I went into share my experiences with the Superintendent on November 10th. When we get to the school, we speak with the guidance counselor, principal, superintendent, and the teacher.  The other child's mother is in the office. They are moving him to another class. He has been bullied because of his "baby voice and he sucks his thumb." The principal says that she wasn't aware that there was a bullying problem between him and my child. When I stated that several children were aware of this child bullying my child, the principal stated, "Well, they are 8 years old." My response? " Exactly discredit them at the source." If we have adults in charge that are ignoring the pleas for help from students based off of their ages, then who is really in charge? If the bullies go on without the fear of consequences, what is the deterrence for the bad actions? A couple of days after my child was attacked by the bully, then by the adult in charge, the principal punished several students for bullying. But not the child that assaulted my child....so where do we go from here? 
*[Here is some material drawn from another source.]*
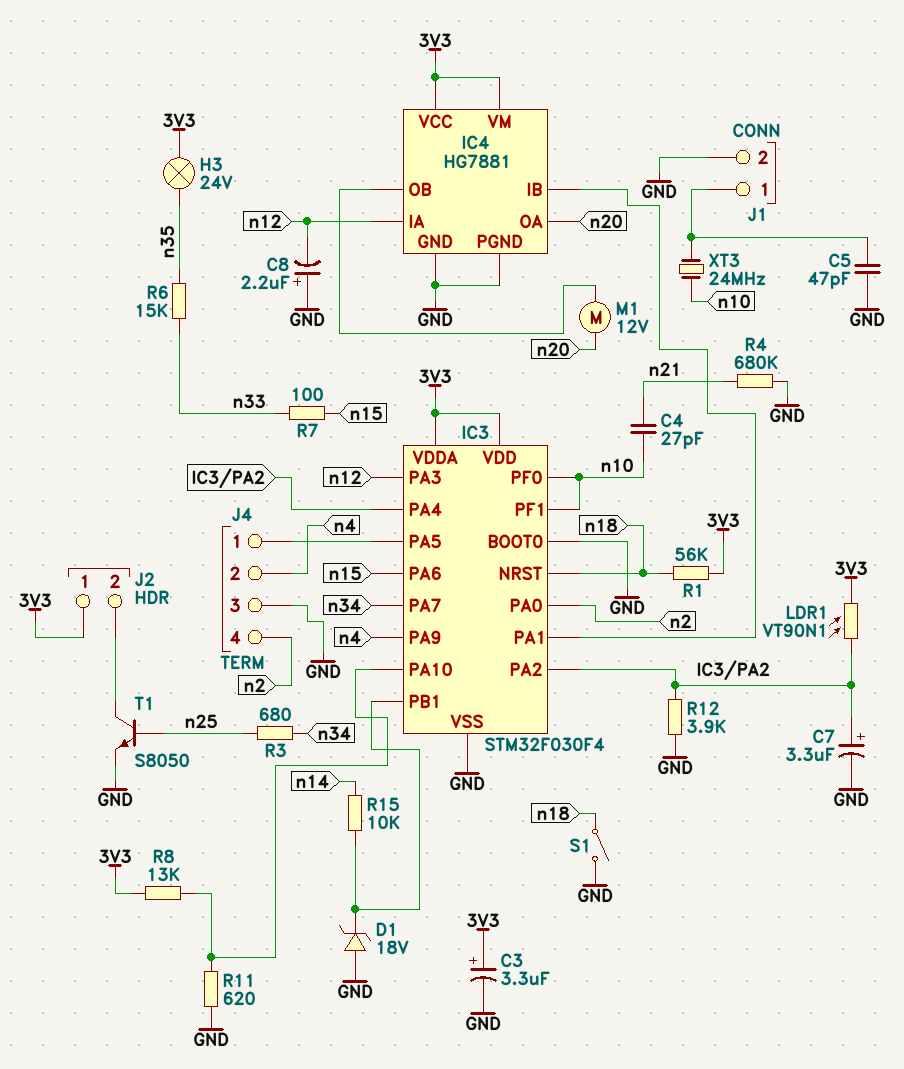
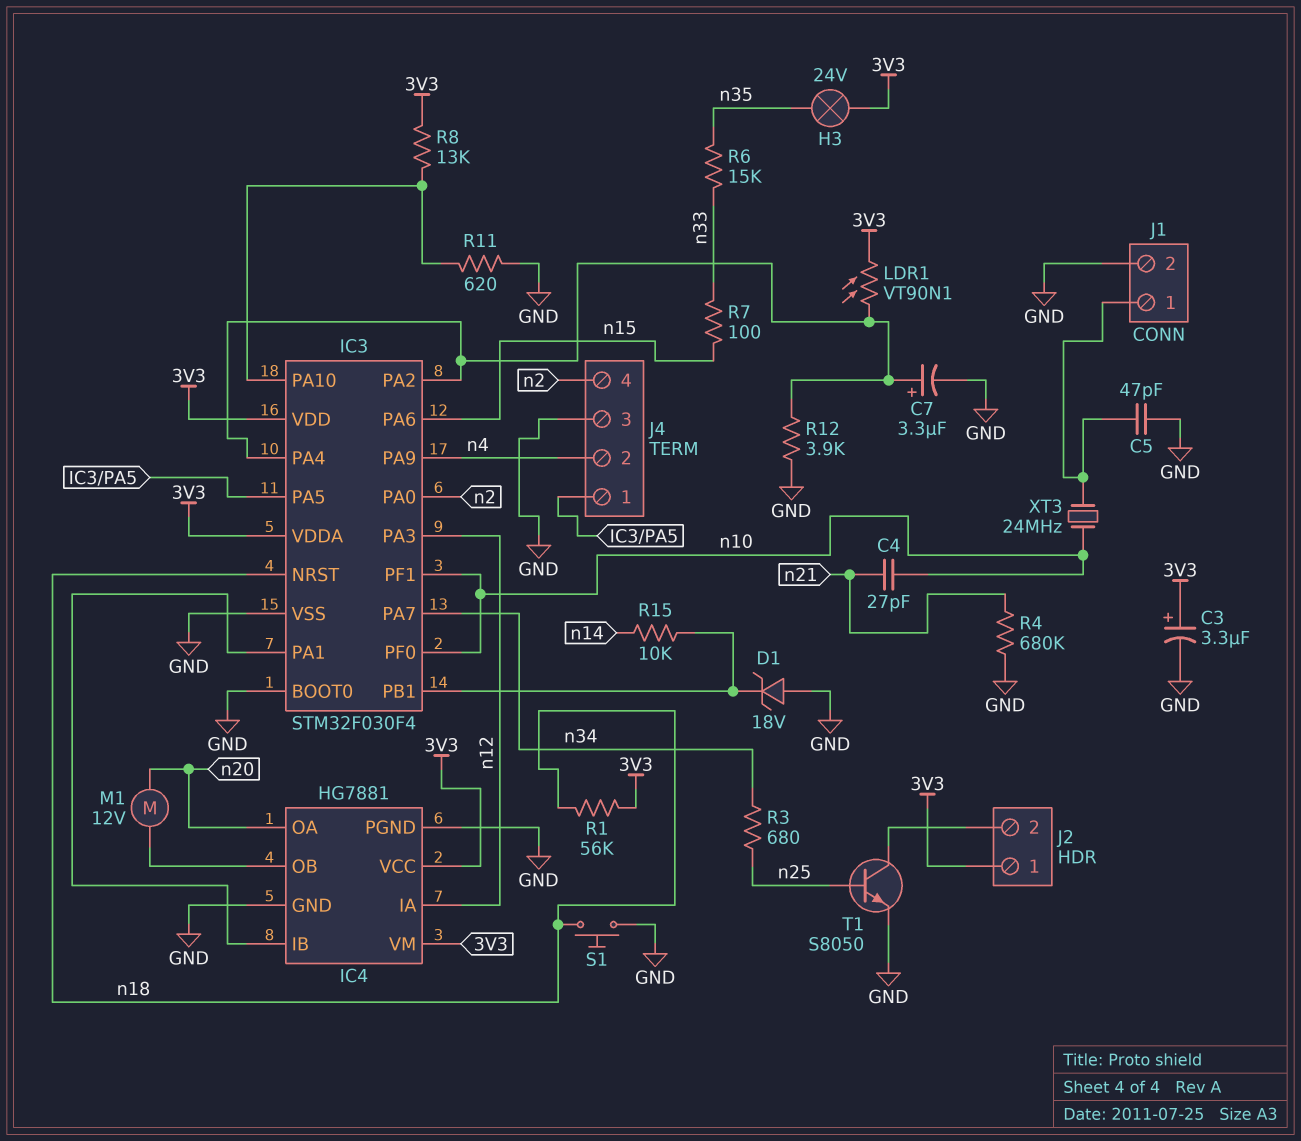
C8: 2.2uF (plus GND, minus n12) -> none
S1: switch (GND, n18) -> button (GND, n18)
I asked the school district for the notes from that meeting that prompted me to make this video. That was over a week ago and I still haven't received them. Just as my child was ignored, so am I. The difference is, I'm not a child. I have a voice that doesn't have to be ignored. We have parents that have dealt with the same situation that our family has been forced to endure. Silenced. Swept under the rug. The problem rages on. My fear is if we, as parents, do not stand up for a change, which one of our children is going to be the next Brandon? Or will Union, SC be famous for something other than Susan Smith killing her young boys? A former employee of the Union County School District was quoted as saying, "It's not a matter of IF there will be a school shooting. It is a matter of WHEN." I do not know a parent that wants to countdown to another school shooting.  Your child may not be the child being bullied, but bullets have no name assigned to them. I do not a mother that wants to bury her child as a result of something that could have been prevented.


I have a letter in my possession from the previous guidance counselor at this school. She talks about how the teachers were bullied with the thought of losing their employment if they spoke out and stood up against the principal. We have a huge issue in Union about bullying. It is only a matter of time before one of these students takes their life or the lives of others. Brandon's mother couldn't save her own child, but she is brave enough to speak out and help save others. But one voice only makes so much noise, we need that one voice to become many.  We need to join Brandon's mother in fighting the bullying that occurs in our schools. We need his childhood to be the last one cut short! One voice is hard to hear and take seriously, with one voice nothing will change. If no one stands for bullying in our schools, everything will change! We have a bullying problem in Pickens, SC. We have a bullying problem in Union, SC. We have a bullying problem in South Carolina. We have a bullying problem in the USA. Now, what are we going to do about it? #bullyingstopsatthetop 



1 comment:

  1. Keep advocating for your child. We homeschool my son as i know he would be bullied because of his medical issues and his size. This is just terrible that they are ot willing to help your child but are all to willing to help the bully.